# [Exercise aim]
Return every entry exactly, except for any pictures.

━━━ Data to use ━━━

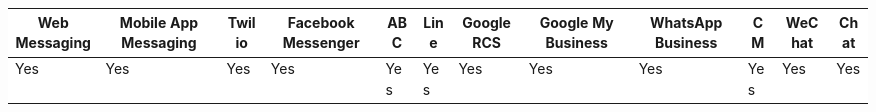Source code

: <table class="releasenotes">

<thead>

<tr class="categoryrow">

<th>Web Messaging</th>

<th>Mobile App Messaging</th>

<th>Twilio</th>

<th>Facebook Messenger</th>

<th>ABC</th>

<th>Line</th>

<th>Google RCS</th>

<th>Google My Business</th>

<th>WhatsApp Business</th>

<th>CM</th>

<th>WeChat</th>

<th>Chat</th>

</tr>

</thead>

<tbody>

<tr>

<td>Yes</td>

<td>Yes</td>

<td>Yes</td>

<td>Yes</td>

<td>Yes</td>

<td>Yes</td>

<td>Yes</td>

<td>Yes</td>

<td>Yes</td>

<td>Yes</td>

<td>Yes</td>

<td>Yes</td>

</tr>

</tbody>
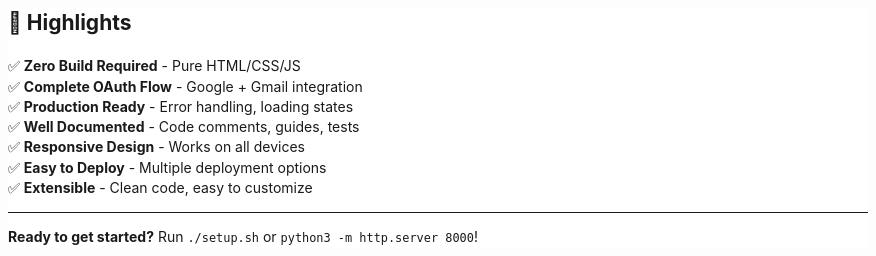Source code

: ## 🌟 Highlights

✅ **Zero Build Required** - Pure HTML/CSS/JS  
✅ **Complete OAuth Flow** - Google + Gmail integration  
✅ **Production Ready** - Error handling, loading states  
✅ **Well Documented** - Code comments, guides, tests  
✅ **Responsive Design** - Works on all devices  
✅ **Easy to Deploy** - Multiple deployment options  
✅ **Extensible** - Clean code, easy to customize  

---

**Ready to get started?** Run `./setup.sh` or `python3 -m http.server 8000`!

━━━

# [Exercise output]
Source code

: <table class="releasenotes">

<thead>

<tr class="categoryrow">

<th>Web Messaging</th>

<th>Mobile App Messaging</th>

<th>Twilio</th>

<th>Facebook Messenger</th>

<th>ABC</th>

<th>Line</th>

<th>Google RCS</th>

<th>Google My Business</th>

<th>WhatsApp Business</th>

<th>CM</th>

<th>WeChat</th>

<th>Chat</th>

</tr>

</thead>

<tbody>

<tr>

<td>Yes</td>

<td>Yes</td>

<td>Yes</td>

<td>Yes</td>

<td>Yes</td>

<td>Yes</td>

<td>Yes</td>

<td>Yes</td>

<td>Yes</td>

<td>Yes</td>

<td>Yes</td>

<td>Yes</td>

</tr>

</tbody>
Source code

: ## 🌟 Highlights

✅ **Zero Build Required** - Pure HTML/CSS/JS  
✅ **Complete OAuth Flow** - Google + Gmail integration  
✅ **Production Ready** - Error handling, loading states  
✅ **Well Documented** - Code comments, guides, tests  
✅ **Responsive Design** - Works on all devices  
✅ **Easy to Deploy** - Multiple deployment options  
✅ **Extensible** - Clean code, easy to customize  

---

**Ready to get started?** Run `./setup.sh` or `python3 -m http.server 8000`!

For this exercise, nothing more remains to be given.